Set task 1:
Copy out every row of classification lines below, from kingdom onward, word for word, and leave the pictures out of your copy.

Provided passage:
The effect of abrasion by a moving product sometimes improves the situation by polishing the surface of the chute and thereby reducing the rate of corrosion.

10.5.2 Rubber lining is usually resorted to in protecting chutes against corrosion. This material has the advantage that it can be a protection against abrasion at the same time.

10.5.3 In the event that rubber would react with the product, epoxy, polyester or urethane linings may be used .Urethanes, although less corrosion-resistant than the others, are often adopted due to their better performance in resisting abrasion and impact,

10.5.4 Acidic cakes, sludge and precipitates, involving nitric and sulphuric acids, will attack most organic lining materials, consequently austenitic stainless steels have to be used. This material is fairly resistant to abrasion and is sometimes used as a lining material. More often nowadays, with the comparatively lower price of stainless steels the whole chute will be manufactured from austenitic stainless.

Be warned however, 13% chromium stainless will not resist these materials.

Working data:
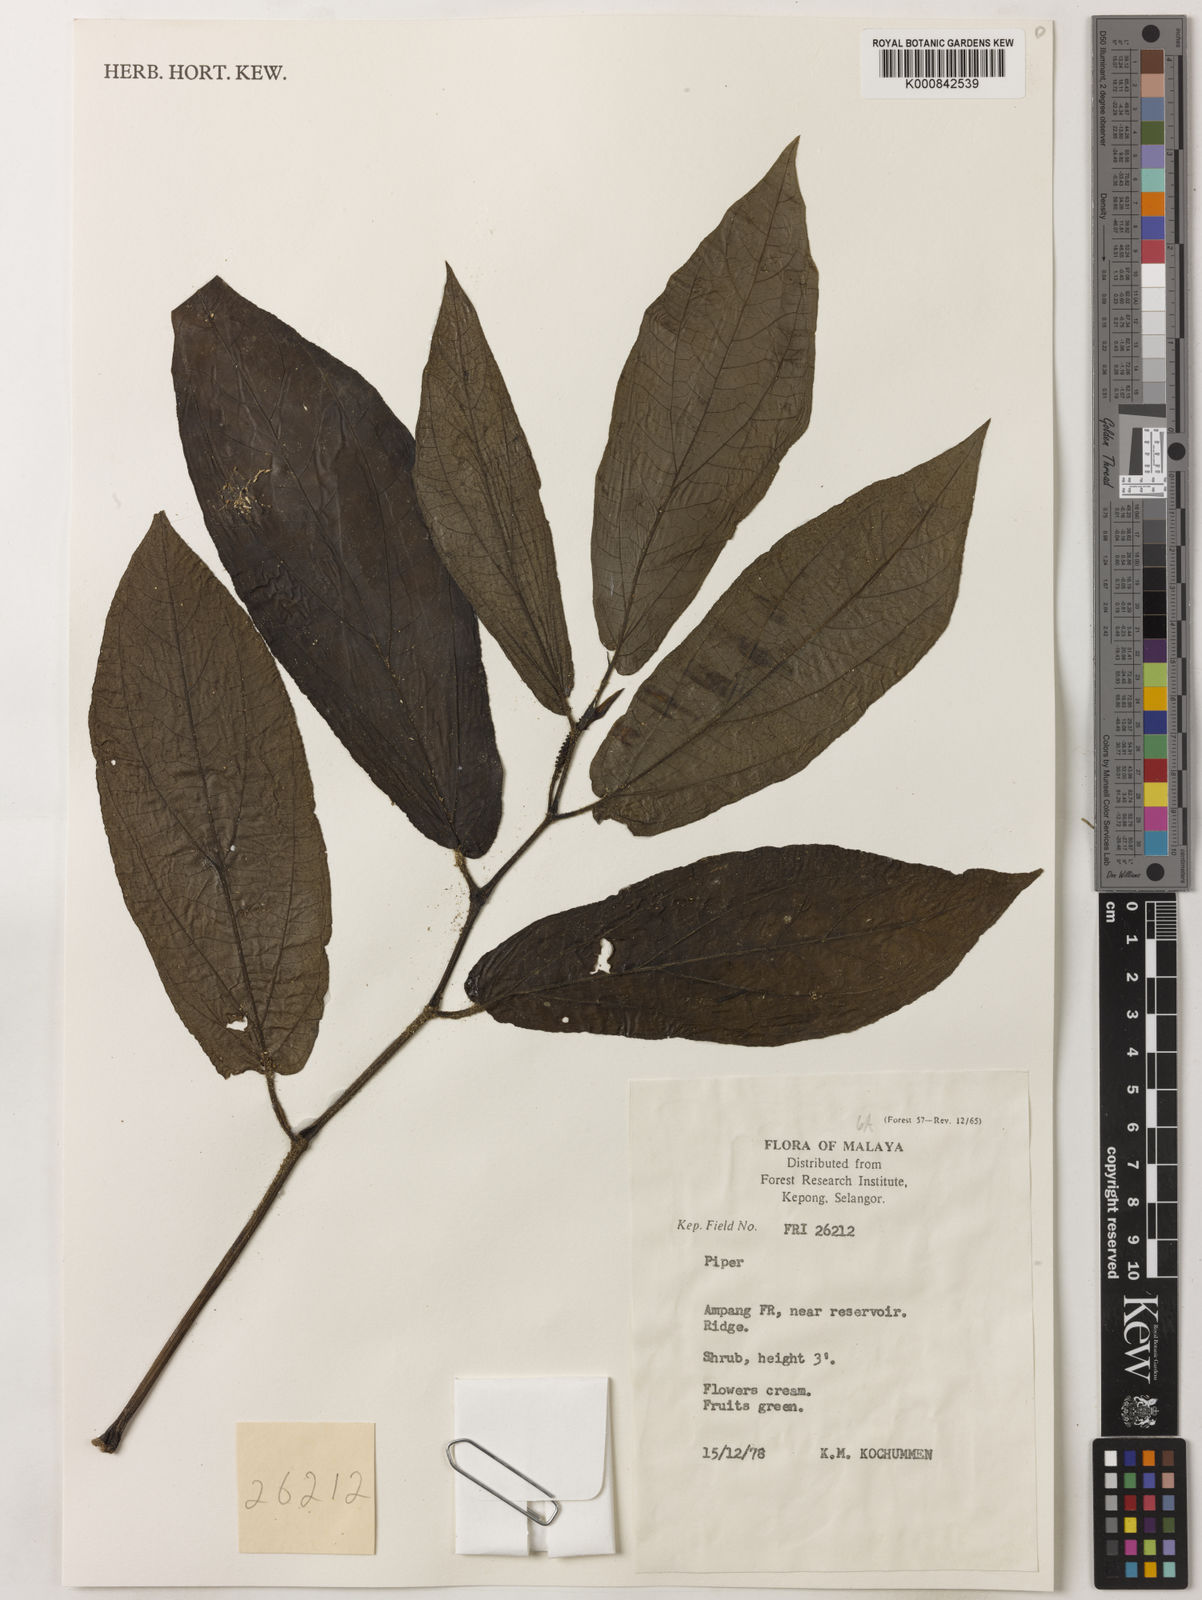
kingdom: Plantae
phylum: Tracheophyta
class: Magnoliopsida
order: Piperales
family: Piperaceae
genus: Piper
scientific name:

Set task 2:
Condense the paragraph in the chute corrosion passage above that begins "Acidic cakes, sludge and precipitates" into a short bulleted list that keeps its main facts.

Exercise output 1:
kingdom: Plantae
phylum: Tracheophyta
class: Magnoliopsida
order: Piperales
family: Piperaceae
genus: Piper
scientific name:

Exercise output 2:
- Acidic cakes, sludge and precipitates involving nitric and sulfuric acids attack most organic lining materials, so austenitic stainless steels must be used.
- Austenitic stainless is fairly resistant to abrasion and is sometimes used as a lining.
- Because stainless steels are now comparatively cheaper, the whole chute is more often made from austenitic stainless.